Eu, Pádua Fernandes, dei o título de meu primeiro livro a este blogue porque bem representa os temas sobre que pretendo escrever: assuntos da ordem do palco e da ordem do mundo, bem como aqueles que abrem as fronteiras e instauram a desordem entre os dois campos.
Como escreveu Murilo Mendes, de um lado temos "as ruas gritando de luzes e movimentos" e, de outro, "as colunas da ordem e da desordem"; próximas, sempre.

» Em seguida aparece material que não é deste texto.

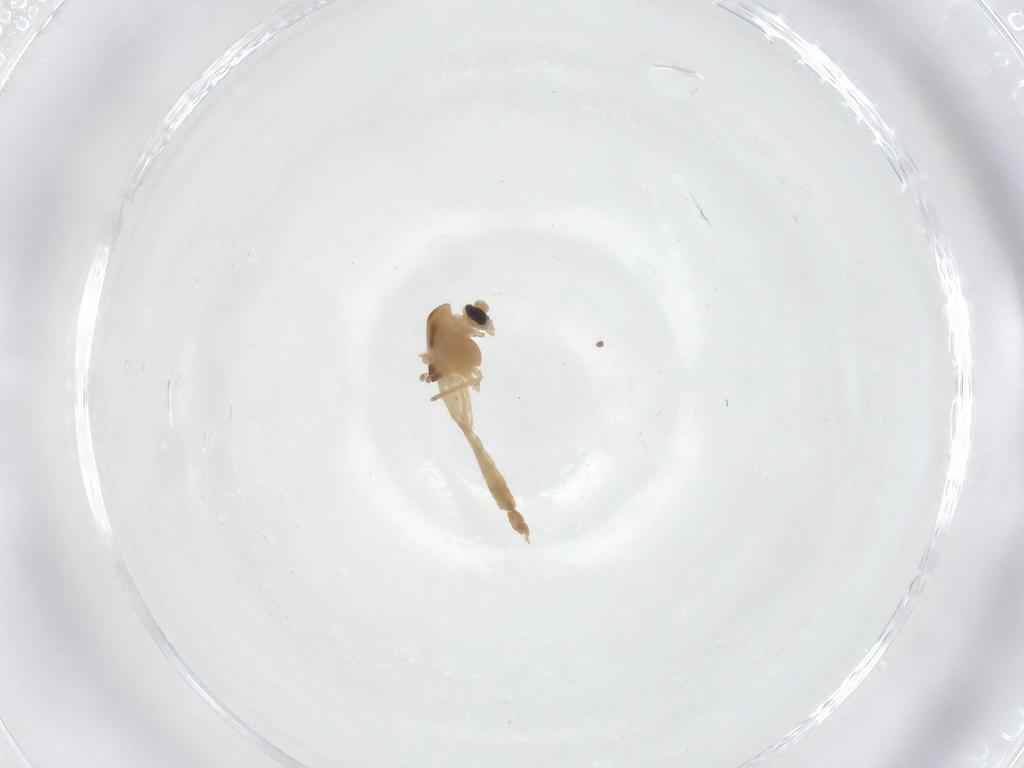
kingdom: Animalia
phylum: Arthropoda
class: Insecta
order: Diptera
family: Chironomidae
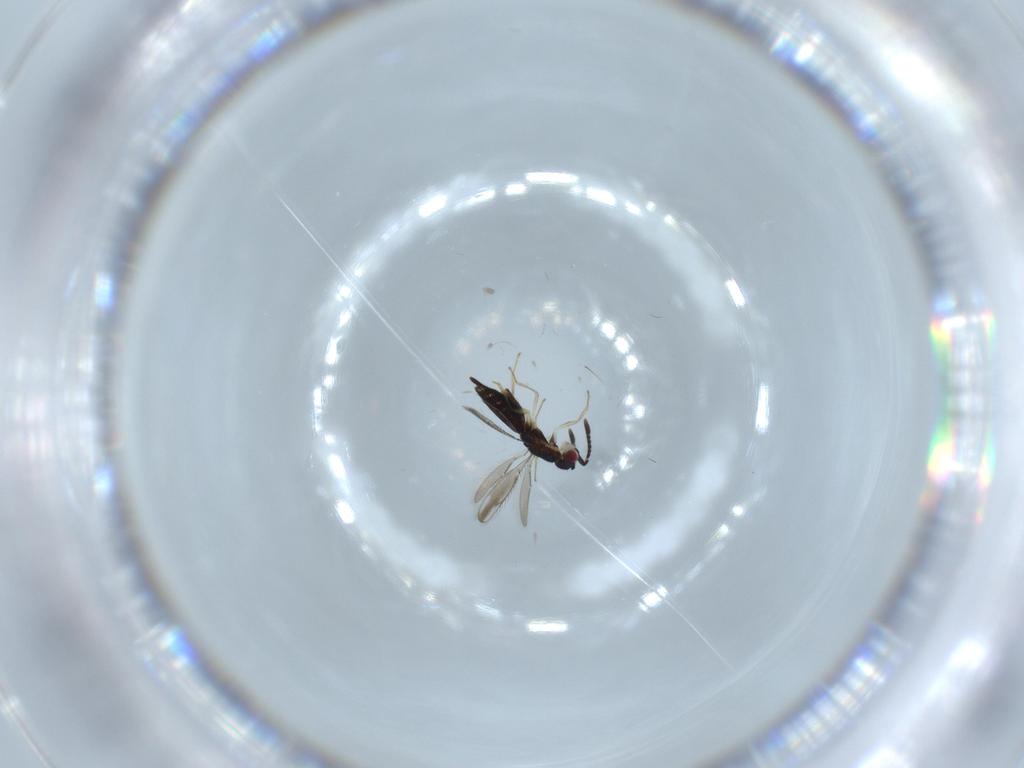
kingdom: Animalia
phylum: Arthropoda
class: Insecta
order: Hymenoptera
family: Pteromalidae
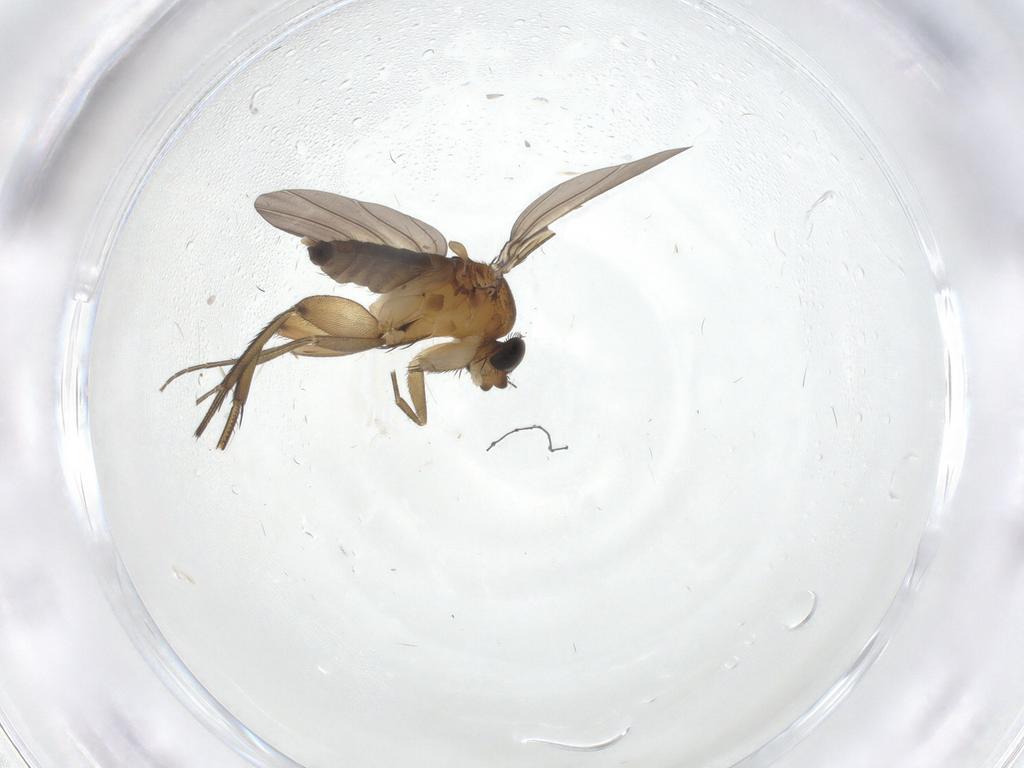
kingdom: Animalia
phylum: Arthropoda
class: Insecta
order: Diptera
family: Phoridae
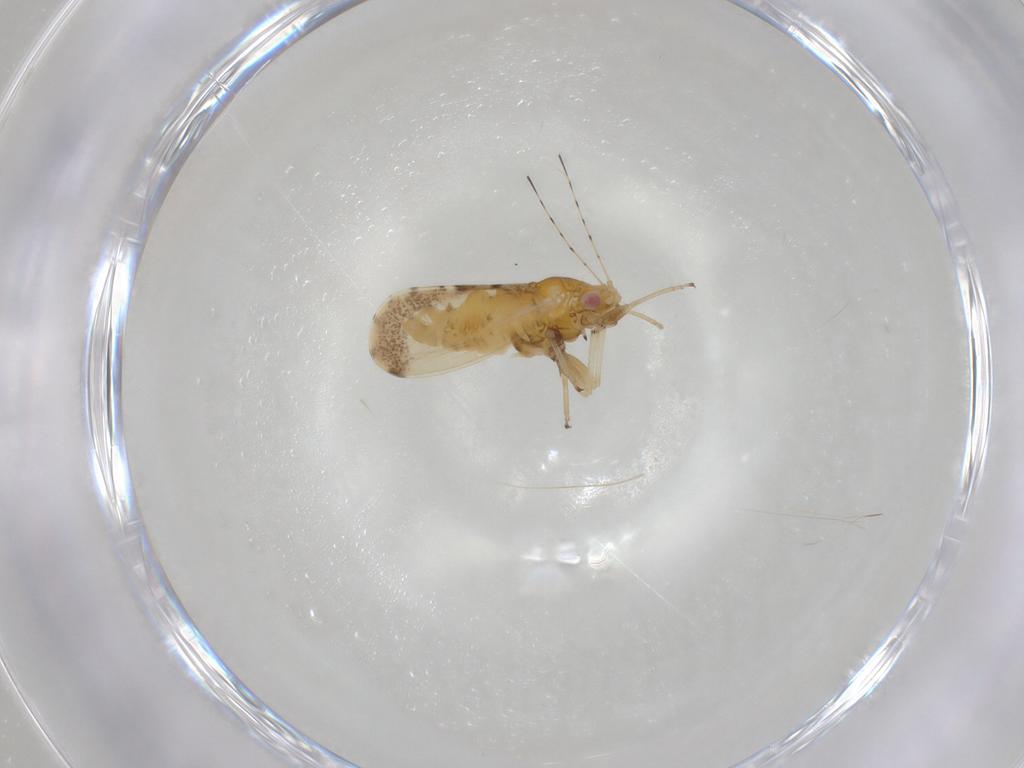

sábado, 31 de maio de 2014

"Eu seria uma pessoa feliz/ se visse meu sangue com menos frequência?"

Para Adriano


Eu seria uma pessoa feliz 
se visse meu sangue com menos frequência?, perguntou
o tradutor, e enxugou o papel;
a tradução continuou úmida.
ela olhou para a chuva: 'é meu sangue. Mas não queria molhar as pessoas na rua', acrescentou triste.
Não sei se a felicidade
sangra mais do que eu, ponderou
o tradutor e mutilou o papel,
mas os versos se mantiveram secos.
ela contemplou a chuva: 'são minhas veias. Não queria com pessoas afogar as ruas', calou-se melancólica.
Existe a felicidade e existe o sangue,
não sei quem irriga quem, o tradutor
murmurou e começou a vasculhar com a faca
as diferenças entre o corpo e os versos.
ela ignorava a chuva: 'não chegou a menstruação. Devo estar grávida da cidade e de outros animais', cuspiu sonolenta.
As cicatrizes certamente
são mais felizes do que eu, calou
o tradutor, enquanto se enforcava
para que os versos pendidos secassem ao vento.
ela cegou a chuva: 'é meu coração. A cidade é um infarto cheio de animais carnívoros', gritou com fome.
O vento traduziu a forca
em versos e outras
precipitações atmosféricas.

A chuva, como traduzi-la?
O tradutor poderia sabê-lo, embora
sangrasse? Embora
estivesse úmido da felicidade e dos outros animais?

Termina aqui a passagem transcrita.